*Assignment*:
Pictures appear among the records. Write out all else exactly as it stands.
───── Input data
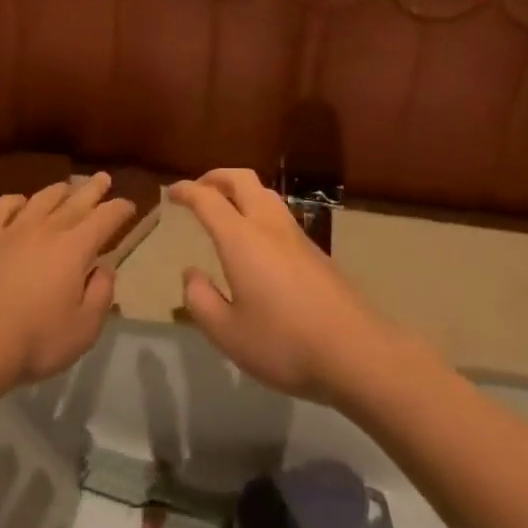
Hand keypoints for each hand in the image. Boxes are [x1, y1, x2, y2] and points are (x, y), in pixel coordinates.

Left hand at [0, 174, 136, 392]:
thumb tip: (104, 269)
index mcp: (75, 248)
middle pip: (75, 200)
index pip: (105, 218)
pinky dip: (15, 201)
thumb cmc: (35, 341)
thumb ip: (101, 295)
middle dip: (93, 188)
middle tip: (103, 177)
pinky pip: (2, 207)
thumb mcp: (84, 329)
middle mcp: (47, 229)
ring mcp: (12, 230)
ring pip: (41, 199)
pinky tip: (20, 203)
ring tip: (67, 187)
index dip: (120, 209)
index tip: (129, 205)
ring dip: (58, 190)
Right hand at [172, 169, 399, 403]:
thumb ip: (201, 301)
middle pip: (241, 179)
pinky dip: (258, 208)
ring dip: (240, 190)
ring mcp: (296, 235)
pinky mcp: (315, 251)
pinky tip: (256, 238)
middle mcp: (268, 225)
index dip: (186, 190)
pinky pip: (279, 213)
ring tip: (225, 207)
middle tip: (198, 190)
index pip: (208, 199)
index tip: (171, 193)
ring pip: (265, 192)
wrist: (356, 351)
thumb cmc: (284, 343)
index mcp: (241, 239)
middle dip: (215, 177)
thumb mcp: (228, 333)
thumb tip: (191, 274)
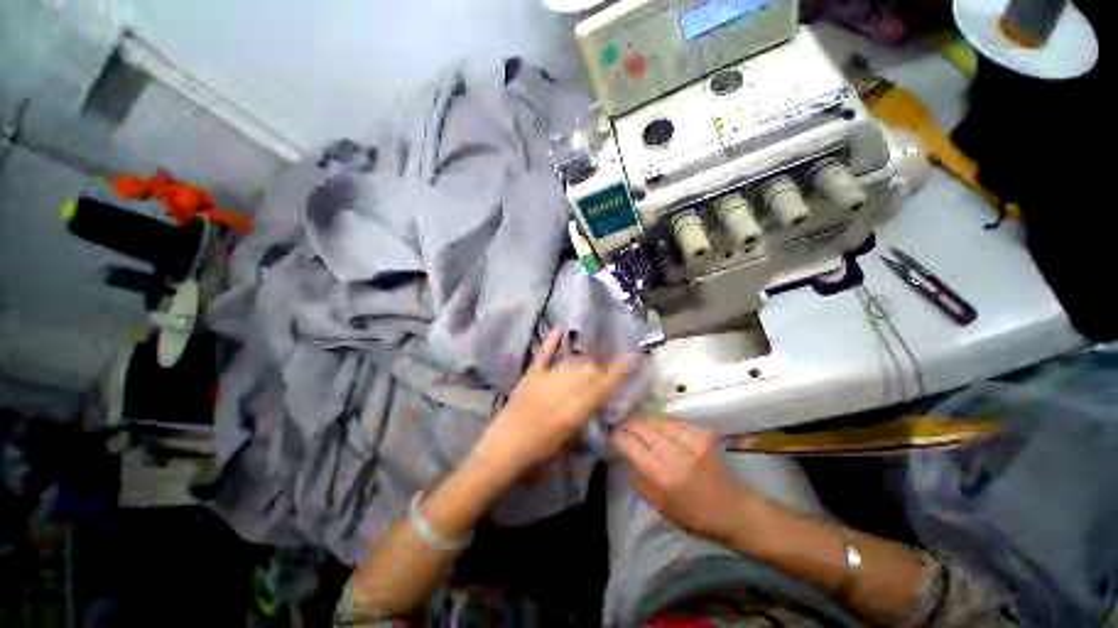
──────────
*Response to the exercise*:
Hand keypoints for each hand in the image. Boxes are [x1, y1, x2, y2] and points are (x, y), in pixel coordinates.

Left hand at [0, 174, 136, 392]:
thumb tip: (104, 269)
index mcp: (75, 248)
middle pip: (75, 200)
index pip: (105, 218)
pinky dip: (15, 201)
thumb cmc: (35, 341)
thumb ip: (101, 295)
middle dip: (93, 188)
middle tip: (103, 177)
pinky pip: (2, 207)
thumb mcp: (84, 329)
middle mcp: (47, 229)
ring mcp: (12, 230)
ring pip: (41, 199)
pinky tip: (20, 203)
ring tip: (67, 187)
index dip: (120, 209)
index tip: (129, 205)
ring dip: (58, 190)
Right hand at [172, 169, 399, 403]:
thumb ip: (201, 301)
middle pip: (241, 179)
pinky dip: (258, 208)
ring dip: (240, 190)
ring mcp: (296, 235)
pinky mcp: (315, 251)
pinky tip: (256, 238)
middle mcp: (268, 225)
index dip: (186, 190)
pinky pip: (279, 213)
ring tip: (225, 207)
middle tip: (198, 190)
index pip: (208, 199)
index tip: (171, 193)
ring pip: (265, 192)
wrist: (356, 351)
thumb cmc: (284, 343)
index mcp: (241, 239)
middle dip: (215, 177)
thumb mcp: (228, 333)
thumb tip: (191, 274)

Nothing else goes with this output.